A new study looks at the chemistry of Alzheimer’s-related proteins.
Alzheimer’s disease is the most common form of dementia; it currently affects an estimated 5.5 million people in the United States.
As it stands, there is no cure, and researchers are still trying to come to grips with what makes Alzheimer’s tick.
The main focus of medical research has been plaques and tangles, the protein-based markers of the Alzheimer’s brain.
A recent paper, published in ACS Central Science, asks whether these features might occur due to what they refer to as “spontaneous chemistry.”
Plaques and tangles
Plaques consist of a protein called beta-amyloid. Usually, this protein is cleared away by the cells, but in the Alzheimer’s brain, it sticks together in clumps between nerve cells.
A protein called tau forms neurofibrillary tangles, which develop inside brain cells. Tau is a component of microtubules, which are long, thin, tubular structures that provide support to the cell.
In Alzheimer’s, tau is mutated, and microtubules cannot form correctly; instead, they form twisted filaments.
Despite a relatively good understanding of the protein markers of Alzheimer’s, it is still not clear why they develop.
As Prof. Ryan R. Julian, the lead researcher of the current study, explains, “The dominant theory, based on beta-amyloid buildup, has been around for decades, and dozens of clinical trials based on that theory have been attempted, but all have failed.”
Lysosomal storage
Although plaques and tangles are almost household names, another aspect of Alzheimer’s disease is less well known: lysosomal storage.
Lysosomes, found within cells, are, essentially, bags of enzymes. They act as a cellular waste disposal system by chopping up old or broken proteins and sending the component parts off to be recycled.
Sometimes, lysosomes fail — if genetic mutations interfere with the construction of any of their enzymes, it produces lysosomal storage diseases.
In these rare conditions, proteins enter lysosomes to be broken down, but because the relevant enzyme is faulty or nonexistant, the proteins simply stay put inside the lysosome, preventing it from functioning. The cell notes this error and creates a new lysosome; if that one fails too, the process is repeated.
Over time, the cell becomes filled with faulty lysosomes and dies. If this occurs in neurons — which do not divide — when they die, they are not replaced.

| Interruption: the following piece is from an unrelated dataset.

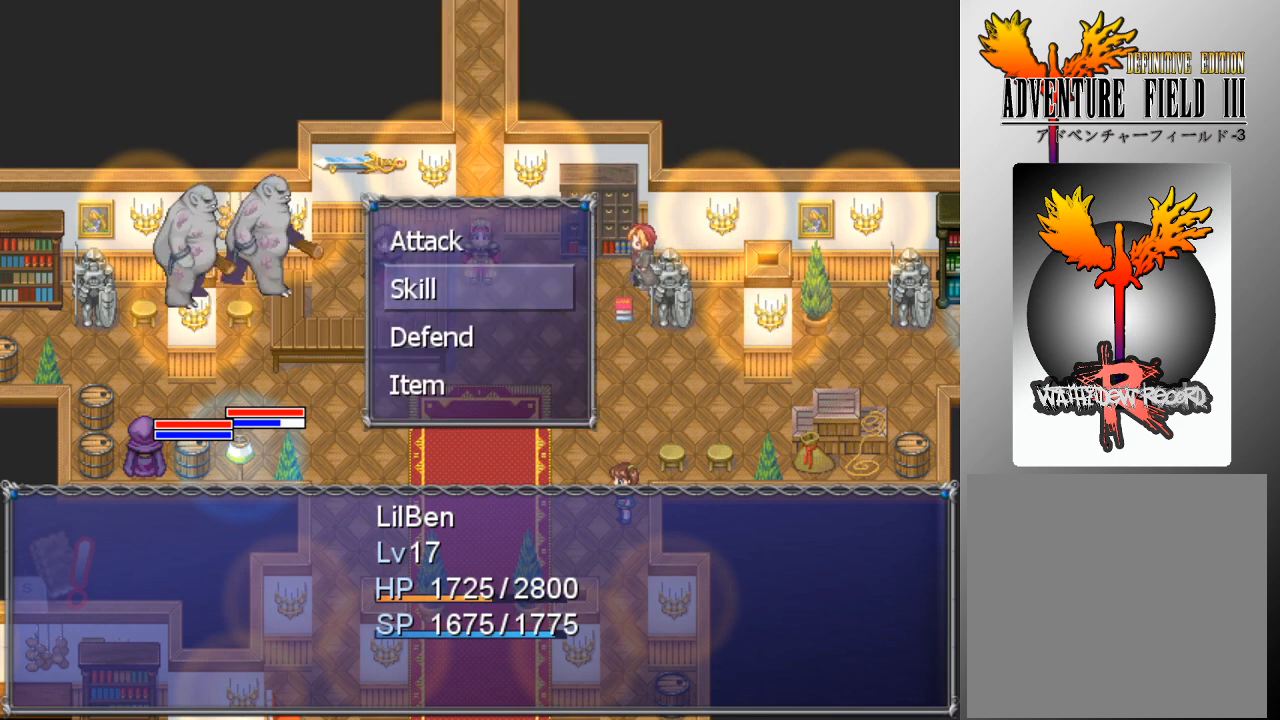
{"buttons": [], "left_stick": "center", "events": [[67, "A", "up"], [367, "DPAD_RIGHT", "down"], [433, "DPAD_RIGHT", "up"]]}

“The brains of people who have lysosomal storage disorder […] and the brains of people who have Alzheimer’s disease are similar, in terms of lysosomal storage.”
Prof. Ryan R. Julian
According to the study’s authors, these similarities include “prolific storage of failed lysosomal bodies, accumulation of senile plaques, and formation of neurofibrillary tangles.”
They continue, “In fact, scanning electron microscopy images of lysosomal storage (in neurons) are virtually indistinguishable between the two diseases.”
Subtle, spontaneous chemistry
The researchers, from the University of California, Riverside, believe that beta-amyloid and tau undergo chemical changes that prevent lysosomes from breaking them down; specifically, they undergo isomerization or epimerization.
In both of these chemical changes, which can occur spontaneously, the amino acids that make up the proteins are altered.
The changes are subtle, but they are enough to prevent highly specific enzymes from breaking them down. Prof. Julian explains that it is “like trying to fit a left-handed glove on your right hand.”
Spontaneous chemical changes are most likely to occur in long-lived proteins, such as those involved in Alzheimer’s.
Although scientists know that beta-amyloid and tau experience these alterations, according to Prof. Julian, “No one has ever looked at whether these modifications could prevent the lysosomes from being able to break down the proteins.”
Importantly, lysosomal storage occurs before the formation of plaques, which the authors believe hints that lysosome dysfunction might be playing a causal role.
Isomers and epimers
Using mass spectrometry and liquid chromatography, the scientists demonstrated that isomerized or epimerized versions of beta-amyloid and tau, as predicted, were not broken down by lysosomal enzymes.
They also ran tests in the lysosomes of living mouse cells. Once again, the chemically altered proteins were impervious to the lysosomes’ enzymatic powers.
“Long-lived proteins become more problematic as we age and could account for the lysosomal storage seen in Alzheimer’s […]. If we are correct, it would open up new avenues for treatment and prevention of this disease.”
Prof. Ryan R. Julian
The authors hope that this fresh approach might, one day, generate a new wave of Alzheimer’s drugs.
Prof. Julian believes that lysosomal storage might be prevented by recycling the proteins “so that they are not sitting around long enough to go through these chemical modifications. Currently, no drugs are available to stimulate this recycling.”
This study offers fresh insight into how and why Alzheimer’s disease might begin. But, because this is the first time a study has investigated lysosomal storage and spontaneous chemical changes in tau and beta-amyloid, it will be some time before it leads to an effective intervention.